(EXERCISE BRIEF):
Within the entries below, the lines from the one with "Picture 1: overview" through the one with "Proofreading, mouse visual" are to be set down exactly, both ends kept.

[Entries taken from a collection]
◆ ◆ ◆ ◆
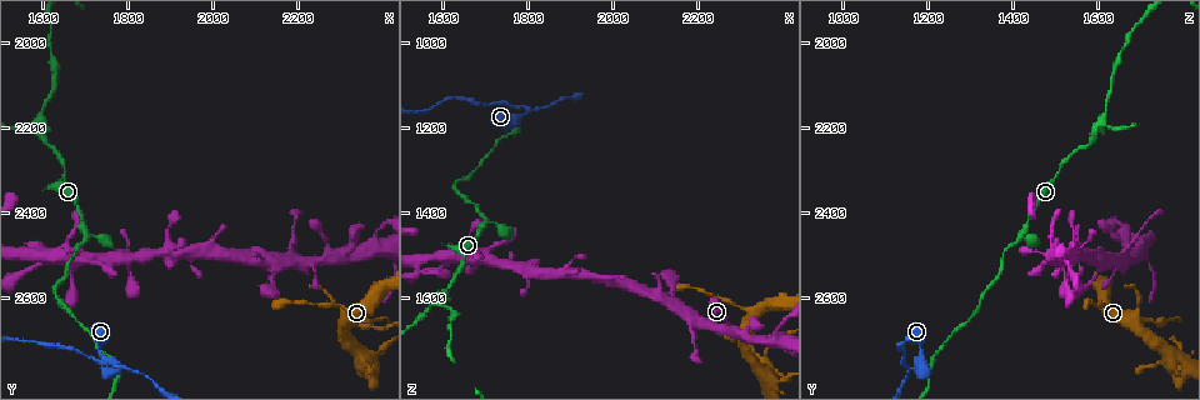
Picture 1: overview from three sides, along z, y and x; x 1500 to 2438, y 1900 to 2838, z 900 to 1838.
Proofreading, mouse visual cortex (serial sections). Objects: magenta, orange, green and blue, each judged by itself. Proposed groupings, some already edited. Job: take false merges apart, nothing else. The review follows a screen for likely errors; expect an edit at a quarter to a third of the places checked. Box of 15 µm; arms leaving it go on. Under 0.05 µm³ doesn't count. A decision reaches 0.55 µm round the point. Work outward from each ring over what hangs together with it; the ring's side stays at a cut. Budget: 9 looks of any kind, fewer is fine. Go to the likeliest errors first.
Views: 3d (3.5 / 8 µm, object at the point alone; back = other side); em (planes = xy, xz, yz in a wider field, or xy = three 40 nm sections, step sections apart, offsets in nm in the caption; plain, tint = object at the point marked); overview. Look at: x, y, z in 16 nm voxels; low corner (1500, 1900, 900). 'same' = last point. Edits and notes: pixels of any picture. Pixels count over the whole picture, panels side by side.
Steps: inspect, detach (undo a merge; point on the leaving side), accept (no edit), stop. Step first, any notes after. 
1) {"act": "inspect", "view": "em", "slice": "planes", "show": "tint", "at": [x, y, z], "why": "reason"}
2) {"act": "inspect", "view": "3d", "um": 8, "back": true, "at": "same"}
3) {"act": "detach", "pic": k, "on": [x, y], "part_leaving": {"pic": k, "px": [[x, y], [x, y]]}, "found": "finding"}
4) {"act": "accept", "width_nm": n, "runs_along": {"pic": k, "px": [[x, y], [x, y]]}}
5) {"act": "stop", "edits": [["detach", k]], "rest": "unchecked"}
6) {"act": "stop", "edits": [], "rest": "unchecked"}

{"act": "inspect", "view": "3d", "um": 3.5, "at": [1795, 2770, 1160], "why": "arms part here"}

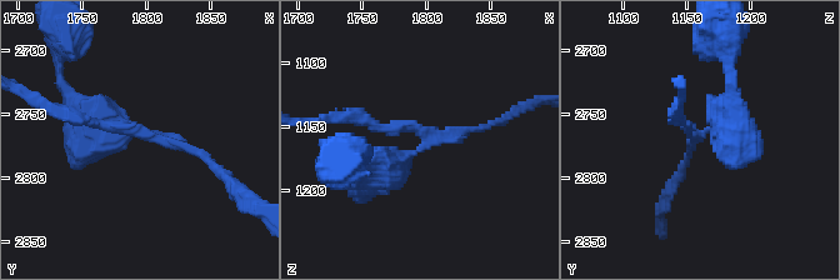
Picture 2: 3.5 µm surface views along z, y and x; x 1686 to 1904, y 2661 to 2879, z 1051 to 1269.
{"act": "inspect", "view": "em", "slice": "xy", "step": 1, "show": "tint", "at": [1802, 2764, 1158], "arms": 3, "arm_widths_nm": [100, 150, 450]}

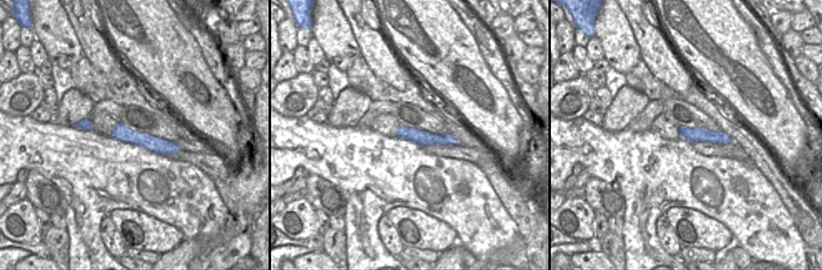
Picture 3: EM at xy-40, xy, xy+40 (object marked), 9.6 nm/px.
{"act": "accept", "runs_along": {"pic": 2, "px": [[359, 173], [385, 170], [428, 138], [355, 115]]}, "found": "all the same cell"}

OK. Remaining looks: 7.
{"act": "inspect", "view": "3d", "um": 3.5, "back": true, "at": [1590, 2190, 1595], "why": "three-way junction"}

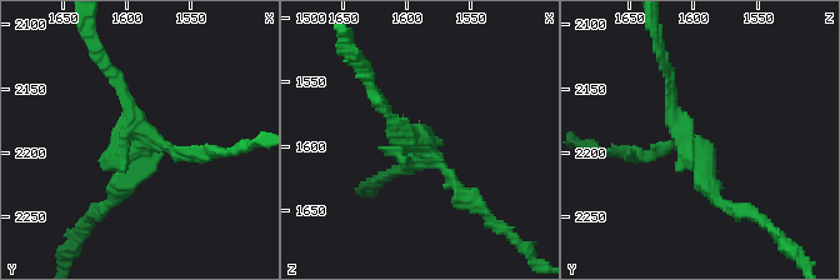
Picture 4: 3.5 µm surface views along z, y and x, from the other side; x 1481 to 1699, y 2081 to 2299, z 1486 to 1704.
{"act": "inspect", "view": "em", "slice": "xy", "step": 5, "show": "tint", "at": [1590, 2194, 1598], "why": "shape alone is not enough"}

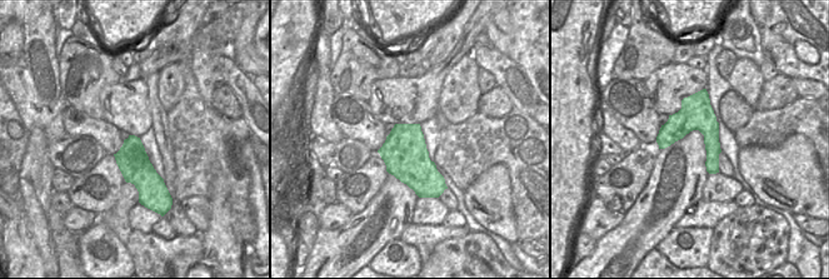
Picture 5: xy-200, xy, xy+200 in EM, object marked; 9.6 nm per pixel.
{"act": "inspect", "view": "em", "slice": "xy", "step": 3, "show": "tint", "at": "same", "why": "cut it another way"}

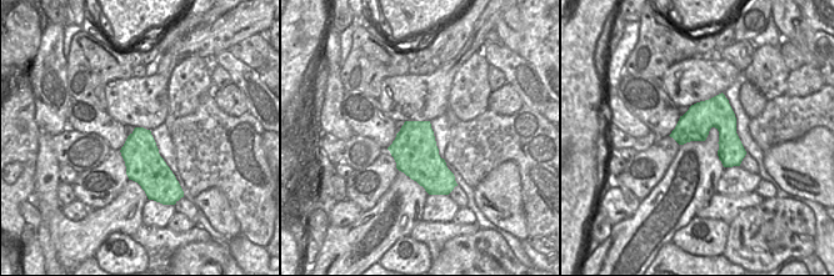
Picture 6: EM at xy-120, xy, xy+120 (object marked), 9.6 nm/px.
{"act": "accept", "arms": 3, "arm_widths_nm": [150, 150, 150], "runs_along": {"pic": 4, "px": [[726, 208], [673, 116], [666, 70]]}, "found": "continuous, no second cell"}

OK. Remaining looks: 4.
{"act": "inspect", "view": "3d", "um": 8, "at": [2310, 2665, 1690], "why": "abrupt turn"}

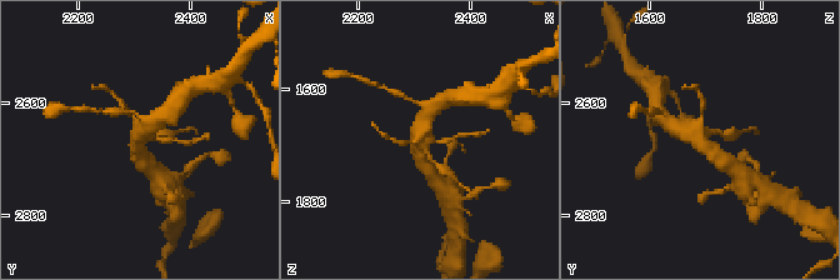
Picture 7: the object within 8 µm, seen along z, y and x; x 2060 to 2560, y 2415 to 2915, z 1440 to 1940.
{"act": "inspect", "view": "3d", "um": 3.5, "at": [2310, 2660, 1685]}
◆ ◆ ◆ ◆
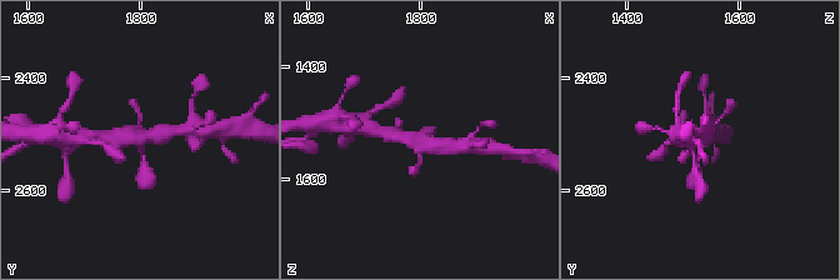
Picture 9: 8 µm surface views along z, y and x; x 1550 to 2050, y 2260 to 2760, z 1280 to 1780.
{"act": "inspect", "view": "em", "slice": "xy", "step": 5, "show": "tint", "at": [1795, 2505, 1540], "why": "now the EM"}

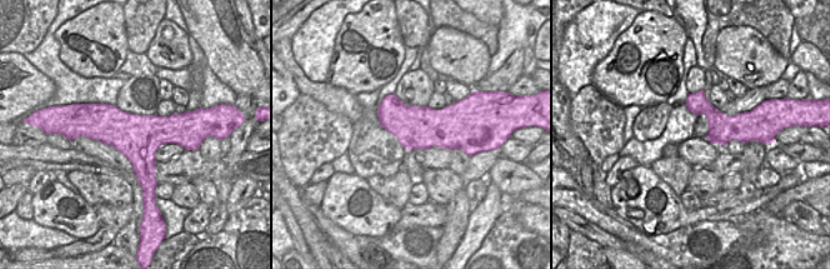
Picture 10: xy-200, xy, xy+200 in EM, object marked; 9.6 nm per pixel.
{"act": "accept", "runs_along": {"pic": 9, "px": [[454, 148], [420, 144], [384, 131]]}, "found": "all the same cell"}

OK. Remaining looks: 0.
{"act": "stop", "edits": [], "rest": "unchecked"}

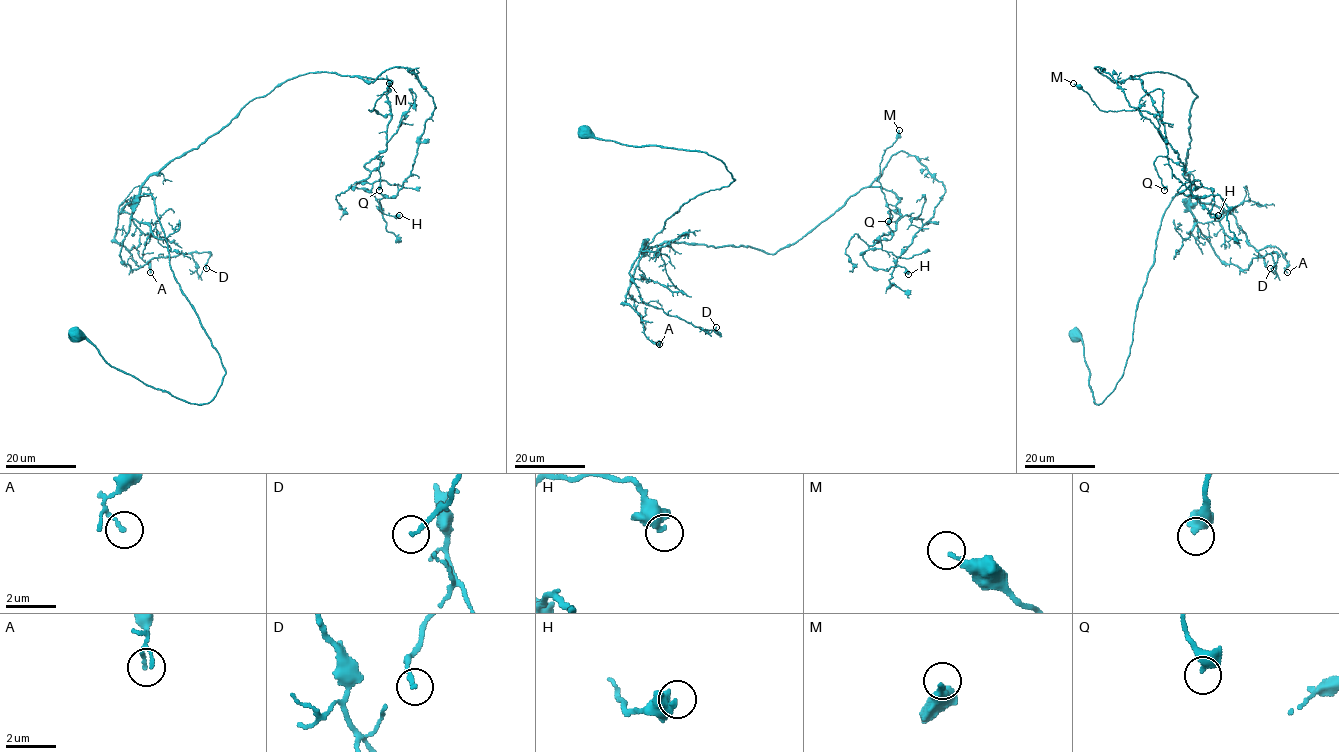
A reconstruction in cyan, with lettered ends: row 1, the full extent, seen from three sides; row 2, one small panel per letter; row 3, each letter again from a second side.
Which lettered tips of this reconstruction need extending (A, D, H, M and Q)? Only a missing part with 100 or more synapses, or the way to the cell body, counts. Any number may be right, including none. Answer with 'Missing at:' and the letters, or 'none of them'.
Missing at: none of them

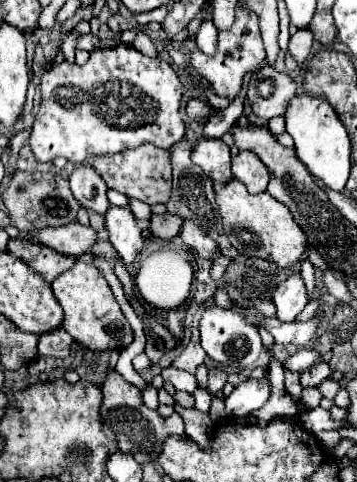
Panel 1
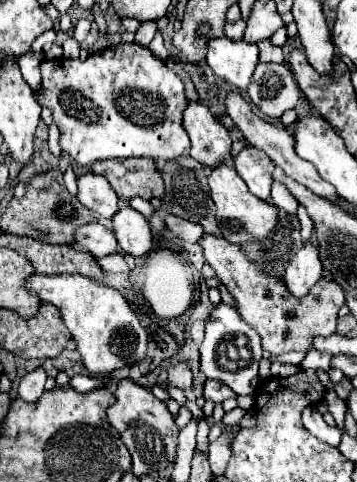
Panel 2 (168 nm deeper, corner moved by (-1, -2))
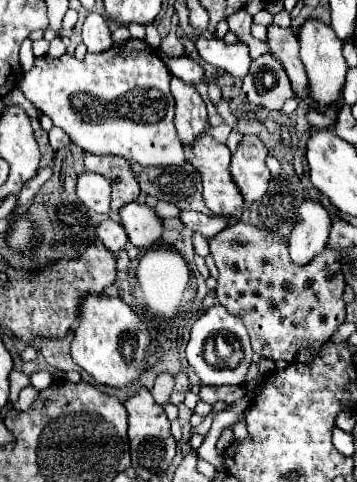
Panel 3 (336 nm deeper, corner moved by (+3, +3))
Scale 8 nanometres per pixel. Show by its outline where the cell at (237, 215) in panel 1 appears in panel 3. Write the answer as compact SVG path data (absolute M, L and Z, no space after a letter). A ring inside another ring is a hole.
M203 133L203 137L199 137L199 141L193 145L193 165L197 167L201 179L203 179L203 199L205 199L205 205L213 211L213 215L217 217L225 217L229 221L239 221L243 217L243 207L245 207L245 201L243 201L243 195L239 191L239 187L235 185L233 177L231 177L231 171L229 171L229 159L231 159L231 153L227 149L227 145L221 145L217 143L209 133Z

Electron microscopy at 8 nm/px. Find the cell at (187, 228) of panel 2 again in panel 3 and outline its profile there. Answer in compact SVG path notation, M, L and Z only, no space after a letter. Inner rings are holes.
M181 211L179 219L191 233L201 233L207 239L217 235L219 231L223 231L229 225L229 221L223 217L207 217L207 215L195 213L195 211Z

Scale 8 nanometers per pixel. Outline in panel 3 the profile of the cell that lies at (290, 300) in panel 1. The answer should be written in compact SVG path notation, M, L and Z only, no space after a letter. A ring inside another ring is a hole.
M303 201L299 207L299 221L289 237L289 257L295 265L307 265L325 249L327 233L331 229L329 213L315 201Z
◆ ◆ ◆ ◆
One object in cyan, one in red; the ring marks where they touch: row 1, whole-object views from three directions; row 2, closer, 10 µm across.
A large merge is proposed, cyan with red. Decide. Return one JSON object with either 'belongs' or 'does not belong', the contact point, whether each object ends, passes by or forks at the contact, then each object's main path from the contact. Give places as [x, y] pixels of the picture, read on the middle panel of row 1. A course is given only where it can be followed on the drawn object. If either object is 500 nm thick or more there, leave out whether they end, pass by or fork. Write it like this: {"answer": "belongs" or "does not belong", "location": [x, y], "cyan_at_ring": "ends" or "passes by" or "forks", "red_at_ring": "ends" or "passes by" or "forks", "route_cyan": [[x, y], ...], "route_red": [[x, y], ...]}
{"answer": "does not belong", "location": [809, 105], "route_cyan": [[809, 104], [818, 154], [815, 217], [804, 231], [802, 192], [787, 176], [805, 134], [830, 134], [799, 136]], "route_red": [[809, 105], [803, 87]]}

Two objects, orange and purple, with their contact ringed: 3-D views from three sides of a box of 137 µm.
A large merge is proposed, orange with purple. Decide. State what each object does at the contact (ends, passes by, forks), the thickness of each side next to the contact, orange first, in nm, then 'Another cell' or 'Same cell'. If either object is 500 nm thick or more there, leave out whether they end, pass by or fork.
◆ ◆ ◆ ◆
(ANSWER BOX):
Picture 1: overview from three sides, along z, y and x; x 1500 to 2438, y 1900 to 2838, z 900 to 1838.
Proofreading, mouse visual cortex (serial sections). Objects: magenta, orange, green and blue, each judged by itself. Proposed groupings, some already edited. Job: take false merges apart, nothing else. The review follows a screen for likely errors; expect an edit at a quarter to a third of the places checked. Box of 15 µm; arms leaving it go on. Under 0.05 µm³ doesn't count. A decision reaches 0.55 µm round the point. Work outward from each ring over what hangs together with it; the ring's side stays at a cut. Budget: 9 looks of any kind, fewer is fine. Go to the likeliest errors first.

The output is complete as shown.